It will be great to have an answer on this. Me and my husband are South African that lives in France. We were married in SA as well. Where do we need to attestate our documents. 
Thanks


----------



## MichelleAlison

Is attestation the same as apostilled? If so, we had to send all our documents back to the UK, to the Foreign and Commonwealth Office. I did ask at the British Embassy in Buenos Aires and all they do is charge a big fee for sending the documents back to the UK on our behalf. It was cheaper to do it myself, although we still had to pay a fee of $48 per document.

Unfortunately, this was the only avenue we could take 

Michelle


----------



## nellie

Thank you. I will try to find out where in South Africa I need to send it.


----------



## Irish Ivy

nellie said:


> It will be great to have an answer on this. Me and my husband are South African that lives in France. We were married in SA as well. Where do we need to attestate our documents.
> Thanks


Nellie,

We are also South Africans (living in Ireland) and hoping to move out to Abu Dhabi soon. My understanding of the process is that the documents need to be certified/attested by both the issuing country and the UAE officialdom. 

We had our documents attested by the South African Embassy over here in Ireland. Take the originals along with a copy and they will stamp it all. You then need to take this copy, again along with the original, to the 'Home Office' in the UAE and they will certifiy it as well. We had birth certs, marraige certs, passport page copies done. 

If you are going on a 'scouting mission' it would be the ideal time to do this. We left it to the last day without relaising that the government offices are only open till luch time. So we will just have to do it next time.


We did not realise at the time we had to have the Educational things done so I'm not too sure how this works

Hope this helps,


----------



## 54248

I know this is a silly question, but ;

1) What is meant by "Notorizing & Attesting Documents"?
2) Why do you need to do it?
3) What forms of Notorize documents are accepted?
4) Whats the difference between Notorizing & Attesting?


----------



## pooji

I am totally confused at this point ..
we are from pakistan, studied and got married there, moved to Canada 10 yrs back..
now for us do we have to go to pakistan to get our marriage and educational documents attested , or can we take it to the embassy of pakistan here in toronto and then get them attested. also after the part 1 attestation do i have to take them to UAE embassy for attestation....

please let me know if you have an idea of the process .we only have 1 month to wind up and do all that .....
Thanks so much


----------



## MichelleAlison

worchyld said:


> I know this is a silly question, but ;
> 
> 1) What is meant by "Notorizing & Attesting Documents"?
> 2) Why do you need to do it?
> 3) What forms of Notorize documents are accepted?
> 4) Whats the difference between Notorizing & Attesting?


To notorize and to attest documents is a legal way of confirming that the signatures are true and the person(s) has to sign in front of the notary who also signs as a witness.

I checked the meanings of both words and they appear to be the same. 

Don't forget some people need to apostile and legalise documents. The difference here is that this is a way of confirming that an existing original document signature is true i.e. a birth/marriage certificate and the quickest and cheapest way is at the Foreign and Commonwealth Office in London.

I hope this helps. 

Michelle


----------



## pooji

i called the pak embassy in toronto today and to my surprise they said if you want to get any document attested go to the ministry of foreign affairs in islamabad pakistan,i was shocked as i am in Canada for the last 15 yrs no family back home and the person on the phone is telling me to go back and get them attested.
with regret i have to say that our consulate is rude doesnt want to help and simply do not want to spend any time to explain...

======

§ **PROBLEM SET**
- 1) In the forum thread on attesting documents, what fee did MichelleAlison pay for each document?
- 2) Do these statements agree with the forum thread on attesting documents? Answer yes or no for each, and quote the words of the thread that decide it.
(a) Irish Ivy had documents attested by the South African Embassy in Ireland.
(b) The Pakistan embassy in Toronto agreed to attest pooji's documents.
(c) MichelleAlison found that using the British Embassy in Buenos Aires cost less than sending the documents herself.
- 3) Write the next part of the forum thread on attesting documents, starting after its final post.

§ **DATA LINES**
======

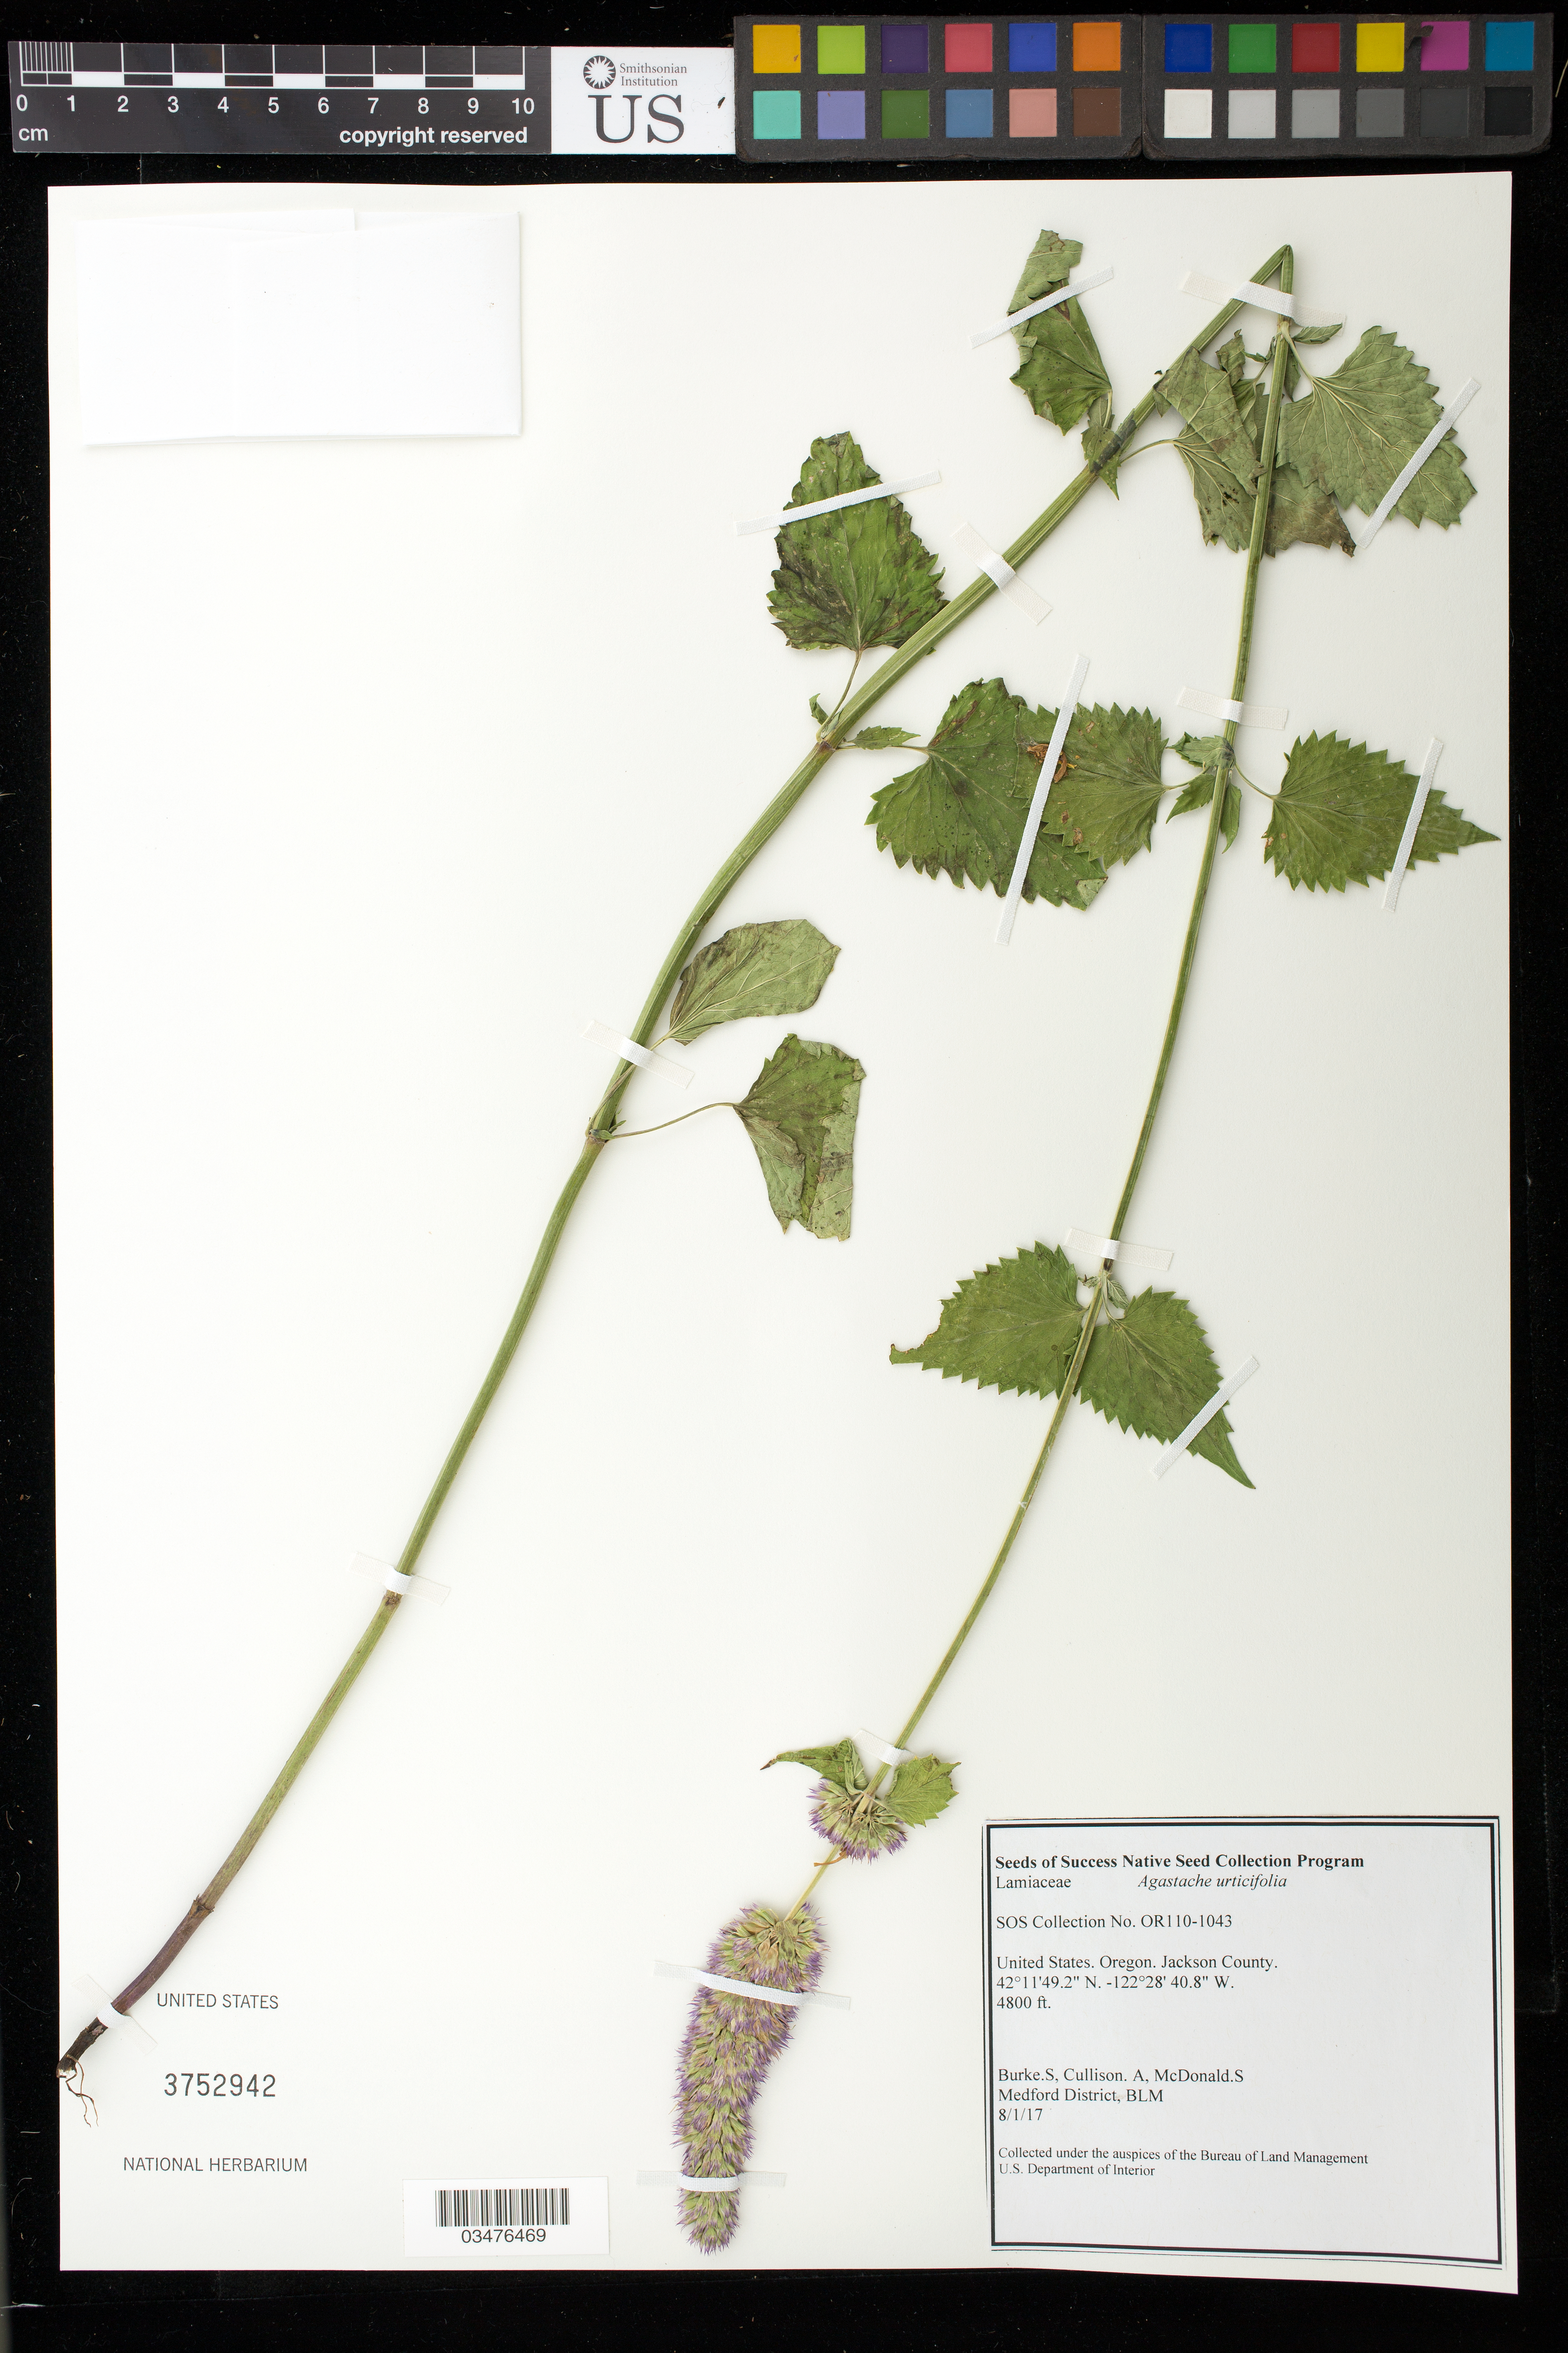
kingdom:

======

§ **EXPECTED ANSWERS**
- 1) $48 per document.

- 2)
(a) Yes: "We had our documents attested by the South African Embassy over here in Ireland."
(b) No: "if you want to get any document attested go to the ministry of foreign affairs in islamabad pakistan"
(c) No: "It was cheaper to do it myself"

- 3)
----------



## sgilli3

Pooji
You may need to have the documents couriered to Pakistan to be attested then


----------



## hksgp

It is indeed a very tedious process. We found that embassies and university officials are not very helpful, not so much because they are rude, but because they simply do not have any experience in and process for managing this requirement. UAE is probably one of the few countries, if any, that are so meticulous about authentication of documents.

You may want to check if the Embassy of Pakistan in the UAE will be able to notarize your birth and marriage certificates, as some countries can. You can then get those attested by the Foreign Ministry of the UAE before you apply for Residence Permits.

The key is to get the degree attested and apostiled asap since it is required for the job holder's work visa application. Spouse and dependent children with passports from certain countries should be able to enter on a visitor visa and then converted to Residents.

To attest and apostile the degree, the fastest way may be to go through the university directly if you can. Otherwise, Index Group or IntegraScreen can both handle that on your behalf but it may take weeks. You may want to approach your company's PRO and ask them for help.


----------



## GSK

*Attestation of Documents*

My husband and I are Indian Nationals moving to Dubai, but have been in UK or the past 6 years. Our kids were born in UK. My ques is 
1)where do I send their Birth Certs to be notarised. 
2)Also what about other certs that we have got here in UK (eg: My teaching Diploma cert from a college in london)
3)I guess the marraige cert will have to be done from India as we were married here? Or is the Indian embassy allowed to do this?
What other certs are we needed to have notarised?


----------



## MichelleAlison

GSK said:


> My husband and I are Indian Nationals moving to Dubai, but have been in UK or the past 6 years. Our kids were born in UK. My ques is
> 1)where do I send their Birth Certs to be notarised.
> 2)Also what about other certs that we have got here in UK (eg: My teaching Diploma cert from a college in london)
> 3)I guess the marraige cert will have to be done from India as we were married here? Or is the Indian embassy allowed to do this?
> What other certs are we needed to have notarised?


British birth and marriage certificates can be legalised at the Foreign and Commonwealth Office either in person or by post and I think that they can also legalise teaching qualifications obtained in the UK. Here is the FCO website regarding Legalisation. You might be able to find out information there regarding other documents.

Good luck

Michelle


----------



## nellie

Irish Ivy said:


> Nellie,
> 
> We are also South Africans (living in Ireland) and hoping to move out to Abu Dhabi soon. My understanding of the process is that the documents need to be certified/attested by both the issuing country and the UAE officialdom.
> 
> We had our documents attested by the South African Embassy over here in Ireland. Take the originals along with a copy and they will stamp it all. You then need to take this copy, again along with the original, to the 'Home Office' in the UAE and they will certifiy it as well. We had birth certs, marraige certs, passport page copies done.
> 
> If you are going on a 'scouting mission' it would be the ideal time to do this. We left it to the last day without relaising that the government offices are only open till luch time. So we will just have to do it next time.
> 
> 
> We did not realise at the time we had to have the Educational things done so I'm not too sure how this works
> 
> Hope this helps,


hi Irish Ivy
I went to the SA consulate here in Geneva and they said they cannot appostile any docs for me. They are happy to do it for me but to be honest I think I will be in Dubai by then. I need to re apply for all our certificates and ask the foreign office in South Africa to appostile it for us the same time. I will ask them to send it to my husbands office for we dont have an address there yet.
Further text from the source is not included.